St. Patrick’s Day Ban On Irish Gay Pride
Did you enjoy St. Patrick’s Day? Hope so. Perhaps you visited the New York City parade, which is the world’s largest St. Patrick’s Day celebration, and enjoyed watching the marching and revelry? Maybe you even took part? But were you aware that, since 1995, a Supreme Court ruling means that the organizers of the parade can, and have, banned gay people from marching if they show any open signs of their sexuality such as rainbow flags, pins or banners, citing that the parade is a private religious celebration. Conversely, in Dublin and in Cork, Ireland, gay marchers are welcomed and are free to express themselves.
The Ancient Order of Hibernia who are the organizers of the parade, have refused to budge on the issue which was first raised in 1995 after the Supreme Court ruled that it was the Order’s right to free speech that meant they could bar open displays of sexual identity from those participating in the parade.
However, the order has shown signs of wishing the ban had gone further, when members have made comments such as “If we let the Ilgo [the Irish Lesbian and Gay Organisation] in, is it the Irish Prostitute Association next?”
These were the words of the St. Patrick’s Day parade chairman John Dunleavy at the March 2006 parade, where he also drew a litany of offensive comparisons over what it would be like for the Order of Hibernia to let openly gay marchers into the parade:
“If an Israeli group wants to march in New York, do you allow neo-Nazis into their parade? If African-Americans are marching in Harlem, do they have to let the Ku Klux Klan into their parade?”
You might contend that one neo-Nazi is already marching in the parade, but, at any length, this outburst marred the 2006 celebrations and continues, to this day, to overshadow what is otherwise a march of tradition, culture and celebration.
But one response by Fox News host Bill O’Rilley, also from 2006, perhaps sums up what many an opinion might be, that this is an issue blown out of proportion and to let the Order have its march. O’Reilly said that gay people participating in the parade would be “inappropriate” and that:
“You have your Gay Day parade. You have your Stonewall celebration. You have your Halloween deal, OK? You don’t need this.” Charmingly, he then marred a somewhat reasonable argument with, “I don’t want these people intruding on a parade where little children are standing there, watching”.
He then goes on to address LGBT people, telling them, what they do in the privacy of their own homes is up to them, but it has no place in a parade honouring a Saint. I hadn’t realized that the LGBT community had asked for beds on wheels to be supplied so that they might consummate their relationships with a crowd of spectators watching.

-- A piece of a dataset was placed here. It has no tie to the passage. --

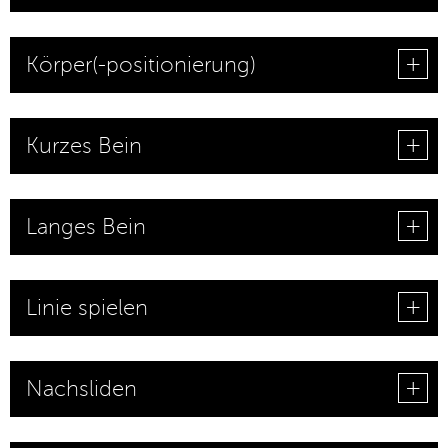
Körper(-positionierung)
Kurzes Bein
Langes Bein
Linie spielen
Nachsliden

To read the full Bill O’Rilley transcript please go here.
This year, as with every year since the ban was introduced, the city’s openly gay City Council speaker Christine Quinn has asked to have meetings with the parade organizers to try and work out this issue. The Ancient Order of Hibernians has declined to even respond. Ms. Quinn is Irish-American, and she strongly feels that her cultural identity and her sexuality should not be made to sit apart like naughty school children who can’t get along. Unfortunately Quinn, and other Irish-American LGBT individuals like her, are forced into refusing to participate in the St. Patrick’s Day parade, feeling that it’s an all or nothing situation.
Being gay and being religious are not mutually exclusive, and nor is being LGBT in some way indicative of being unable to control displays of a sexual nature as comments like those that O’Rilley and parade chairman John Dunleavy seem to think.

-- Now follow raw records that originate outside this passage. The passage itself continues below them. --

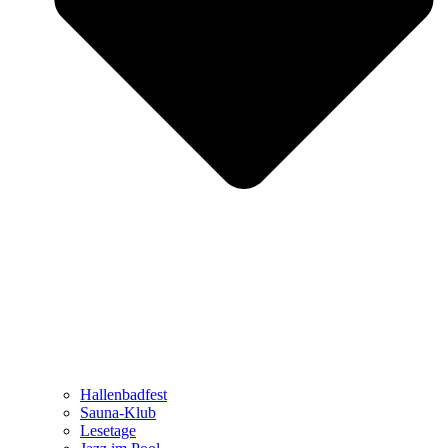
Hallenbadfest
Sauna-Klub
Lesetage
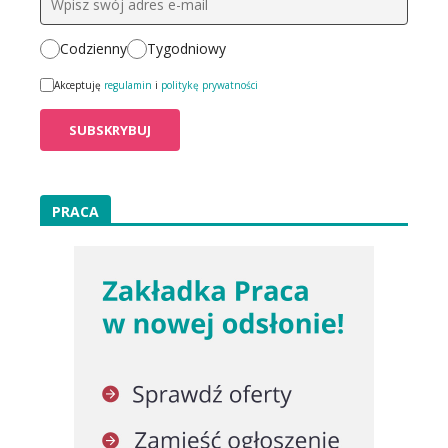
Codzienny
Tygodniowy
Akceptuję
regulamin
i
politykę prywatności
PRACA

Of course what’s appropriate in a St. Patrick’s Day parade needs to be considered: was anyone suggesting that leather clad men would be gyrating to techno music in front of the traditionalist marchers and gathered families? No. But an inclusion in the parade as a gesture of unity, yes, that is something to want. And now, it is something that LGBT people have to yet again strive for.
O’Rilley also says in the above transcript, that “No Irish people are banned from marching in the parade.” But clearly, if you’re Irish and gay and want to show your pride for both existing in tandem, you are. You are made to segregate the two by this ruling that the Supreme Court made off the back of an appeal by The Ancient Order of Hibernia and the parade’s organizers. And that can’t be right, can it?